– Ну, зачем вы так, зачем вы опять, – умоляюще произнесла Мальвина, чей клювик покраснел от водки, а глаза стали огромными, выпуклыми, ярко-синими. – Мне больно, слышите? Мне больно!
– Больно, когда тебе шеф под подол кулак сует, – съязвил Фашист, криво глядя на Красноголовика.
– Как? Как ты сказал? – ахнул Красноголовик, словно его ошпарили. – Ты это мне говоришь? Мне, который тебя из грязи поднял, в кружок самодеятельности включил, койку в общежитии раздобыл, чтобы ты на улице в собачьей конуре не ночевал? Да знаешь ли ты, что мне сам Мейерхольд руку пожимал, на спектакль свой приглашал? Ты, уродина грязная!
– Никто вас не приглашал на спектакль, никто вам руку не пожимал. Я заглядывал в ваше личное дело. Там написано, что вы служили до войны киномехаником в Оренбургской области и на фронт вас не взяли из-за психического расстройства!
– Как ты смеешь, подлец!
– Ну ладно, мужики, побузили – и баста, – сказал Разбойник.
– Заткнись, мышка-норушка, заткнись, конек-горбунок!
– Мне больно, друзья, мне больно!
– Если бы всех жидов шашками порубали, русский бы человек не так жил. Я бы сам шашку взял.
– Погромщик, черносотенец!
Все орали, кидались друг на друга, норовили схватить за грудки. Все, что минуту назад казалось Суздальцеву веселым бродячим табором, переносимым с места на место легкомысленной и счастливой мечтой, теперь являло собой отвратительную пьяную свору, готовую растерзать друг друга.

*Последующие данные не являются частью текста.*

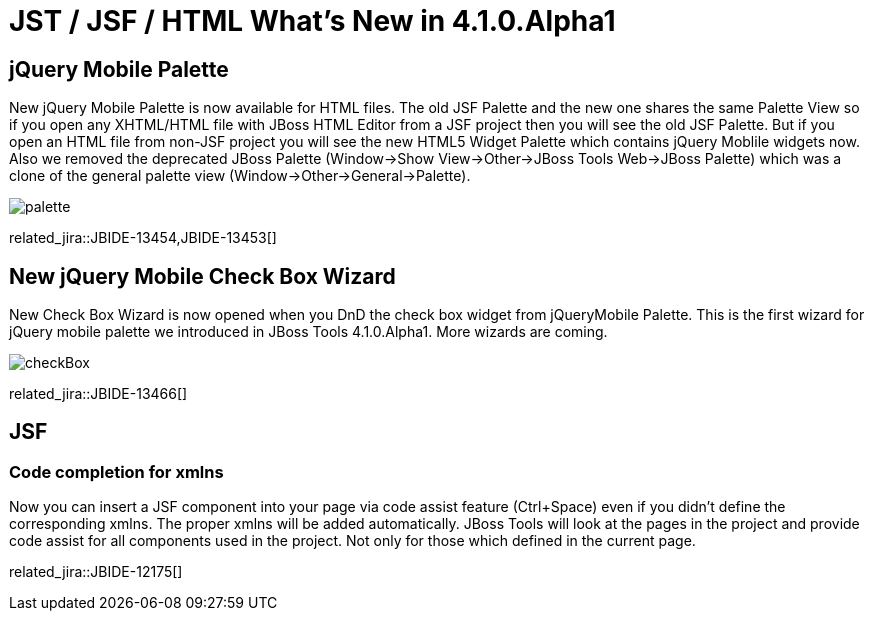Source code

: = JST / JSF / HTML What's New in 4.1.0.Alpha1
:page-layout: whatsnew
:page-component_id: jst
:page-component_version: 4.1.0.Alpha1
:page-product_id: jbt_core 
:page-product_version: 4.1.0.Alpha1

== jQuery Mobile Palette

New jQuery Mobile Palette is now available for HTML files. The old JSF Palette and the new one shares the same Palette View so if you open any XHTML/HTML file with JBoss HTML Editor from a JSF project then you will see the old JSF Palette. But if you open an HTML file from non-JSF project you will see the new HTML5 Widget Palette which contains jQuery Moblile widgets now.
Also we removed the deprecated JBoss Palette (Window->Show View->Other->JBoss Tools Web->JBoss Palette) which was a clone of the general palette view (Window->Other->General->Palette).

image::images/4.1.0.Alpha1/palette.png[]

related_jira::JBIDE-13454,JBIDE-13453[]

== New jQuery Mobile Check Box Wizard

New Check Box Wizard is now opened when you DnD the check box widget from jQueryMobile Palette. This is the first wizard for jQuery mobile palette we introduced in JBoss Tools 4.1.0.Alpha1. More wizards are coming.

image::images/4.1.0.Alpha1/checkBox.png[]

related_jira::JBIDE-13466[]

== JSF
=== Code completion for xmlns

Now you can insert a JSF component into your page via code assist feature (Ctrl+Space) even if you didn't define the corresponding xmlns. The proper xmlns will be added automatically. JBoss Tools will look at the pages in the project and provide code assist for all components used in the project. Not only for those which defined in the current page.

related_jira::JBIDE-12175[]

В дверь клуба заколотили. Еще и еще. Ссора умолкла. Суздальцев пошел открывать. На пороге появился завклубом, растерзанный, потрясенный:
– Клавку убили! Семка Клавку убил! – И он ошалело, белыми слепыми глазами смотрел на утихшее застолье.
Ужасный день завершился. Он начался с похорон Николая Ивановича, когда смиренные люди несли утлый гроб на кладбищенскую гору и тетя Поля в черном платочке поспевала за мужиками. А кончился пролетевшей по ночной деревенской улице каретой «Скорой помощи», в которой на носилках лежала зарубленная топором Клавка. Милицейская машина с синим огнем увезла скрученного по рукам и ногам, хрипевшего и плачущего Семена.

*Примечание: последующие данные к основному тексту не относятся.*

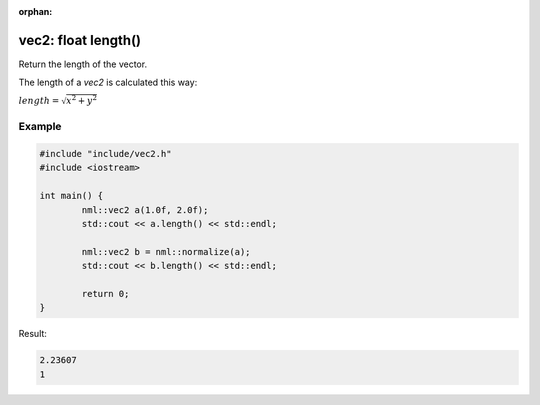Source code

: :orphan:

vec2: float length()
====================

Return the length of the vector.

The length of a *vec2* is calculated this way:
	
:math:`length = \sqrt{x^2 + y^2}`

Example
-------

.. code-block:: cpp

	#include "include/vec2.h"
	#include <iostream>

	int main() {
		nml::vec2 a(1.0f, 2.0f);
		std::cout << a.length() << std::endl;
		
		nml::vec2 b = nml::normalize(a);
		std::cout << b.length() << std::endl;

		return 0;
	}

Result:

.. code-block::

	2.23607
	1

Суздальцев, придя домой и отказавшись от ужина, укрылся в своей каморке, вспоминая, как в избу приходила круглолицая смазливая Клавка, и тетя Поля ее наставляла, и как несся он в грузовике в открытом кузове навстречу морозным малиновым елкам, и из кабины вышел Семен, и его затравленный волчий взгляд, небритый кадык, большие темные пятерни…
Тетя Поля помолилась перед образом и легла. А он сидел перед белым листом бумаги, ожидая ночного наваждения. Лист белел в круге света, ручка вплотную приблизилась к бумаге, и сейчас проскочит чуть заметная искра, сомкнется незримый контакт, и в избу ворвется грохочущая стальная лавина. Хлынет война, расплавленным потоком зальет страницу, застынет на ней жарким текстом.